EXERCISE AIM: Select the lines of the records containing the word "each" and list them.

───── DATA PROVIDED ─────

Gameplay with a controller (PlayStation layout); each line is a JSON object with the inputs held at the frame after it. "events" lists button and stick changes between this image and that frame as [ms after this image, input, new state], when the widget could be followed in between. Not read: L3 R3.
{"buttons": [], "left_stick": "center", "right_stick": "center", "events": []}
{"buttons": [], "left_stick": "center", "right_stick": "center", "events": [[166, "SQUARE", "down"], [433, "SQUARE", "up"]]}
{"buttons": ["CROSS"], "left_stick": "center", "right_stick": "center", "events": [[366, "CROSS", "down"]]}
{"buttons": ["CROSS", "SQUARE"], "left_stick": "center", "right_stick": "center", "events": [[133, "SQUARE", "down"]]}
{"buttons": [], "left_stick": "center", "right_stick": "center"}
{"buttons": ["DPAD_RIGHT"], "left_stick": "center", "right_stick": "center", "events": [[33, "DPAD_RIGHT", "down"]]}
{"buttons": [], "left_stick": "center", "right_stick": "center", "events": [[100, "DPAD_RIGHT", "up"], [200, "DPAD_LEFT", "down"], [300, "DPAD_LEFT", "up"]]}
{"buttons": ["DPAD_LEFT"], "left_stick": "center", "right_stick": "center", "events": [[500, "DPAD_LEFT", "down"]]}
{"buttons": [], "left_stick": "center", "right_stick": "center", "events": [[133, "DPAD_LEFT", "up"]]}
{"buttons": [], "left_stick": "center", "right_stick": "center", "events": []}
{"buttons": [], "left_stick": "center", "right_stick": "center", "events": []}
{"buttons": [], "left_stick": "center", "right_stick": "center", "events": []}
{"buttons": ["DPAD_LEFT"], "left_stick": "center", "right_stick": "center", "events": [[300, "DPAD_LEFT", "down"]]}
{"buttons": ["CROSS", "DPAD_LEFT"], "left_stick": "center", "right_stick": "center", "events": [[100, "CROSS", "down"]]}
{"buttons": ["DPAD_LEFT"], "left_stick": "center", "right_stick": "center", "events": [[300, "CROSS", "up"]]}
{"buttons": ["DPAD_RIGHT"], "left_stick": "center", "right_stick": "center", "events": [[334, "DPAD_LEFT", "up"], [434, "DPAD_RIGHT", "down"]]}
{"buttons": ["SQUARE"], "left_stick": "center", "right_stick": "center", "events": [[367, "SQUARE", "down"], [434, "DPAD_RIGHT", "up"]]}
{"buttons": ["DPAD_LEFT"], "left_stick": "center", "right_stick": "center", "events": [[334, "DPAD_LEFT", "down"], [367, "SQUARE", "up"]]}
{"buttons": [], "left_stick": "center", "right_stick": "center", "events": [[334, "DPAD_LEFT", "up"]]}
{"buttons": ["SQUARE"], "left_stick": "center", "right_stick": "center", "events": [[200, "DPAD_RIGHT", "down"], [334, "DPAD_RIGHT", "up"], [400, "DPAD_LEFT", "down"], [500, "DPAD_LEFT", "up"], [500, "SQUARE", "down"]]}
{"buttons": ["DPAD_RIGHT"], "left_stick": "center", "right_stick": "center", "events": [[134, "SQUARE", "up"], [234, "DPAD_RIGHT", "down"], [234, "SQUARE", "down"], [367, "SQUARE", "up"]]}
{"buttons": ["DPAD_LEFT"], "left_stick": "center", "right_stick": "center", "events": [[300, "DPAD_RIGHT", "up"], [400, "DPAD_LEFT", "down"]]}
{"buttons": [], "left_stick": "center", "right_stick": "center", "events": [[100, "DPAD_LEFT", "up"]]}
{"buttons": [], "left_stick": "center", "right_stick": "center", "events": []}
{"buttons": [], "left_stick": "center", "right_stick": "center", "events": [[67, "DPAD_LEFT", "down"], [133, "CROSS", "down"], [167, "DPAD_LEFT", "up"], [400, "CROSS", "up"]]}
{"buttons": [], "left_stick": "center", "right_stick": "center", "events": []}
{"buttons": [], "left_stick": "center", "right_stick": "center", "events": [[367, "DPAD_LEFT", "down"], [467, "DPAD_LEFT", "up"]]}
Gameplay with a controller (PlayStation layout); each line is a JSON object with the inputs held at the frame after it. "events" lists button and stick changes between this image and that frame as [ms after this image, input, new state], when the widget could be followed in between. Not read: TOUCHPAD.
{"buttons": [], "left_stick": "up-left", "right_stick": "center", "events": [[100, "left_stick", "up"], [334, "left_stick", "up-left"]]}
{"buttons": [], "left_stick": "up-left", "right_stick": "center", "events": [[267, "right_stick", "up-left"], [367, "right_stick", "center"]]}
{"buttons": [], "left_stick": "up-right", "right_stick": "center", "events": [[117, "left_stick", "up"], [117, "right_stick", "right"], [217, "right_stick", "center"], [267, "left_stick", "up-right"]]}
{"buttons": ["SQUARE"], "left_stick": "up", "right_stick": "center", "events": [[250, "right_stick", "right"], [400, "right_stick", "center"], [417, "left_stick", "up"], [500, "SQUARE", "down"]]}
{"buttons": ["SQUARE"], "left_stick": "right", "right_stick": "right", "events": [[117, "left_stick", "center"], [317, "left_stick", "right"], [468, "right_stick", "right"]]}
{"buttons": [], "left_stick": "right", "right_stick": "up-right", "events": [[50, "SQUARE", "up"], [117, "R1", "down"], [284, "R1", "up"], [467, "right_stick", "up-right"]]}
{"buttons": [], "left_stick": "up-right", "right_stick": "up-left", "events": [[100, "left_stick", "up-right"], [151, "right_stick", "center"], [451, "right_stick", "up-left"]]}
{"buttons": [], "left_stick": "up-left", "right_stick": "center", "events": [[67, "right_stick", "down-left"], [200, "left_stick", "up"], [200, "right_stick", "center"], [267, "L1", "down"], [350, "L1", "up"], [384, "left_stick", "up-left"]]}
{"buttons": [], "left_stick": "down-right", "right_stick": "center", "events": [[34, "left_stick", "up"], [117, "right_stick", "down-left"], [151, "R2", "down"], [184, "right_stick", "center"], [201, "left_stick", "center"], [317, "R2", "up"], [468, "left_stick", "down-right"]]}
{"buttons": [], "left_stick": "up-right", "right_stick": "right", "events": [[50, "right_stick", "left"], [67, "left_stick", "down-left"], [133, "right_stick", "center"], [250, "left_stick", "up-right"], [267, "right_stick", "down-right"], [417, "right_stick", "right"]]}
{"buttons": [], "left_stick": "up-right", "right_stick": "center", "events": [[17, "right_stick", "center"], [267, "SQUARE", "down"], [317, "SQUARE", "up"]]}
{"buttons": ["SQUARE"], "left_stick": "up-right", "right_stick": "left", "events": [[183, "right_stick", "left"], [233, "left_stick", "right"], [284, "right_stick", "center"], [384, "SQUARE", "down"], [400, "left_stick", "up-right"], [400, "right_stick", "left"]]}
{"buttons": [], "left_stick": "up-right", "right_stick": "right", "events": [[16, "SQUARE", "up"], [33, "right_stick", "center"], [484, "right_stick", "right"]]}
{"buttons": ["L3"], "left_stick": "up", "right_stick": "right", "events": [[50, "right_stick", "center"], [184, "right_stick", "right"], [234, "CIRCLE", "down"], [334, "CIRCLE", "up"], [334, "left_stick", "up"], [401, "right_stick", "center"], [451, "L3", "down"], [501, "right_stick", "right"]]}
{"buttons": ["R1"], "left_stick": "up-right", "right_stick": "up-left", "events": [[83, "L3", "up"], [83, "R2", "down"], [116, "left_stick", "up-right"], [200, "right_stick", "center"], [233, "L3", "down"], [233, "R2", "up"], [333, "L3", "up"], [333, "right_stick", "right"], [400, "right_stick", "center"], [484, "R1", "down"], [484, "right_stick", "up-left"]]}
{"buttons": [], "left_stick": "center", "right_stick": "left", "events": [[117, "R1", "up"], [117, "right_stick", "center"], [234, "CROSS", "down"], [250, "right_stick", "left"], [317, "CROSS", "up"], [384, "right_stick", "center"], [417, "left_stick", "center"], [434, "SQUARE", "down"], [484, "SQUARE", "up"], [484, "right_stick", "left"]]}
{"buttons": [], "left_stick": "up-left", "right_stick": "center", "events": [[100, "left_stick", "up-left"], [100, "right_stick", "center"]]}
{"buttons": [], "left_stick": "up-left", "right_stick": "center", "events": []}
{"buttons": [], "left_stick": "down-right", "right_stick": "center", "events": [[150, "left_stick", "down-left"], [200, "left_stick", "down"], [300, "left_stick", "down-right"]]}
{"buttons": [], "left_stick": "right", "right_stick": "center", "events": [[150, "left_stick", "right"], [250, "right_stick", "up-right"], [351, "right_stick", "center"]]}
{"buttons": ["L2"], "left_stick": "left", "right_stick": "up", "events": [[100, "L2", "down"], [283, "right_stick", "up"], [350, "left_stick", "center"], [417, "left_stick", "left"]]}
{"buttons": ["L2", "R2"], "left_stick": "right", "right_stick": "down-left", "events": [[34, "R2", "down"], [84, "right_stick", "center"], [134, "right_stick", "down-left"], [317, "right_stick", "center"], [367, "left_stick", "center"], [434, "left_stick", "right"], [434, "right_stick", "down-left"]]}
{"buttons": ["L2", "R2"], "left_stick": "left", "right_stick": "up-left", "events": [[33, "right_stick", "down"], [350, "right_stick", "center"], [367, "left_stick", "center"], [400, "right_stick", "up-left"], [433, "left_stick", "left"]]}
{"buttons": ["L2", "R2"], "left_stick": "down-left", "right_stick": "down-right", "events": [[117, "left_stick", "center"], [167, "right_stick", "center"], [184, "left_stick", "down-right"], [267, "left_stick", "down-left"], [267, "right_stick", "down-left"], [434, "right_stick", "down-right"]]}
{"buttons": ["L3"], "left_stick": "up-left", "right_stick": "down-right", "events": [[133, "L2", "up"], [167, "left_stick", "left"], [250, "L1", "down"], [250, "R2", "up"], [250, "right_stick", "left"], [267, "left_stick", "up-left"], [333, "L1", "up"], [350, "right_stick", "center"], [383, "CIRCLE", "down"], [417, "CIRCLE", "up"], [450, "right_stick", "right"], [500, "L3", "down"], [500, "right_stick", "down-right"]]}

─────

RESPONSE:
Gameplay with a controller (PlayStation layout); each line is a JSON object with the inputs held at the frame after it. "events" lists button and stick changes between this image and that frame as [ms after this image, input, new state], when the widget could be followed in between. Not read: L3 R3.
Gameplay with a controller (PlayStation layout); each line is a JSON object with the inputs held at the frame after it. "events" lists button and stick changes between this image and that frame as [ms after this image, input, new state], when the widget could be followed in between. Not read: TOUCHPAD.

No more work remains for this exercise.